◆ EXERCICE ◆
Relevez toutes les lignes de la liste qui contiennent le mot « Слюсар », en tenant compte des majuscules et des minuscules.

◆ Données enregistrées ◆
────────────────────────────────────────

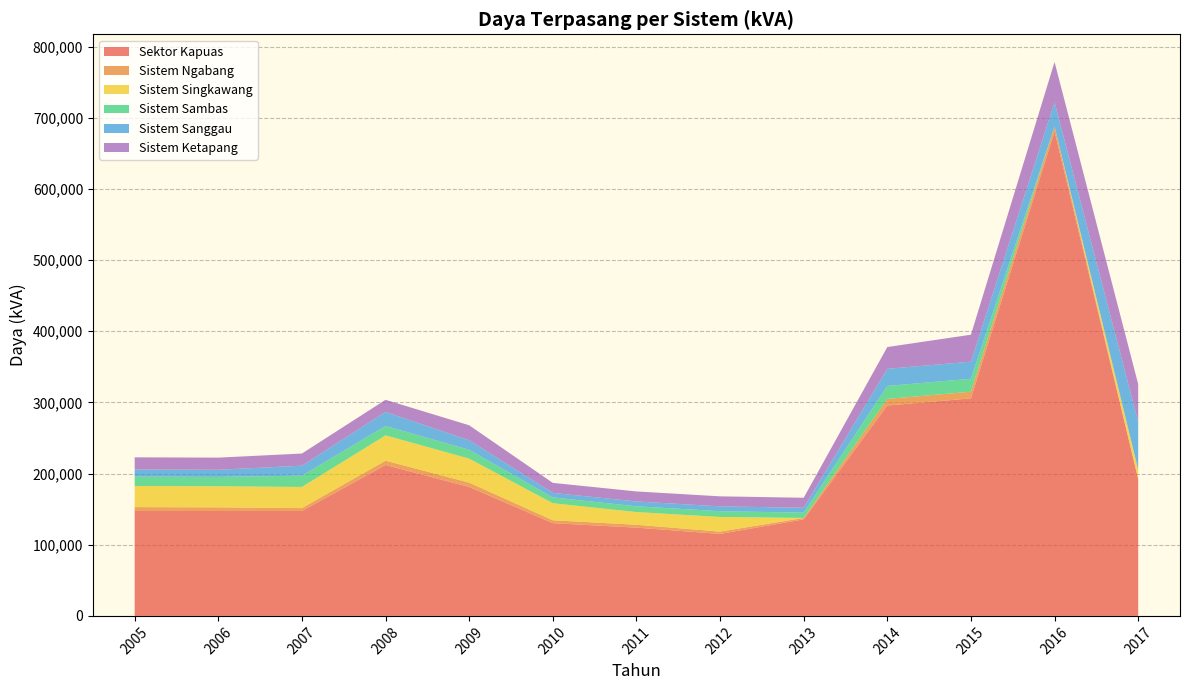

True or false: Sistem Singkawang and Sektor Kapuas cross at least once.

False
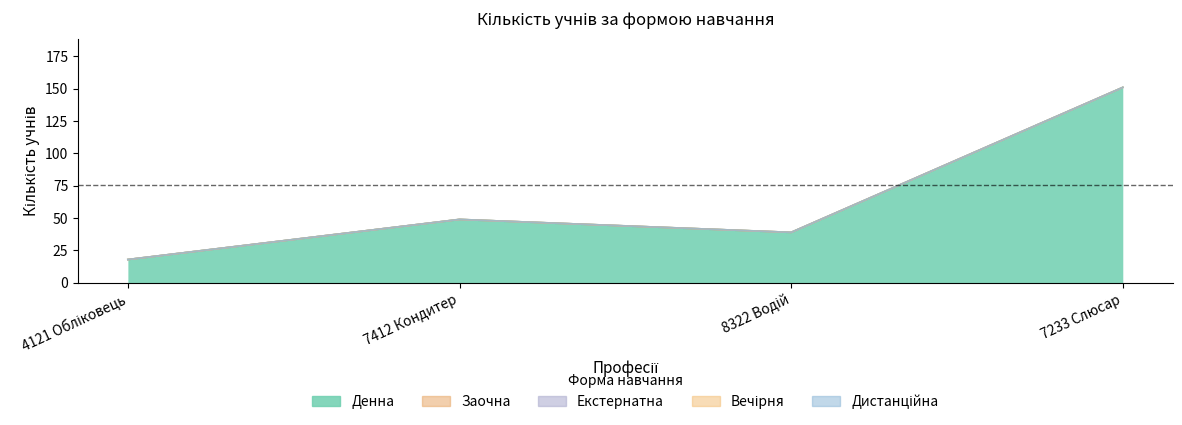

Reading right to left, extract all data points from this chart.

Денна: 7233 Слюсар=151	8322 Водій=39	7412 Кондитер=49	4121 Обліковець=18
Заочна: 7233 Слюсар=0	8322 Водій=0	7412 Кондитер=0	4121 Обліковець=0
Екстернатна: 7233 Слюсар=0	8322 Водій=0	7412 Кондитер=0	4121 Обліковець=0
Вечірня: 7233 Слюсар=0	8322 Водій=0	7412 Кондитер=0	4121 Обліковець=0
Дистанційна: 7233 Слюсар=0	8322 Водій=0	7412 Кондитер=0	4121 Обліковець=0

────────────────────────────────────────

◆ ZONE DE RÉPONSE ◆
Денна: 7233 Слюсар=151	8322 Водій=39	7412 Кондитер=49	4121 Обліковець=18
Заочна: 7233 Слюсар=0	8322 Водій=0	7412 Кондитер=0	4121 Обліковець=0
Екстернатна: 7233 Слюсар=0	8322 Водій=0	7412 Кондитер=0	4121 Обліковець=0
Вечірня: 7233 Слюсар=0	8322 Водій=0	7412 Кондитер=0	4121 Обліковець=0
Дистанційна: 7233 Слюсар=0	8322 Водій=0	7412 Кондитер=0	4121 Обліковець=0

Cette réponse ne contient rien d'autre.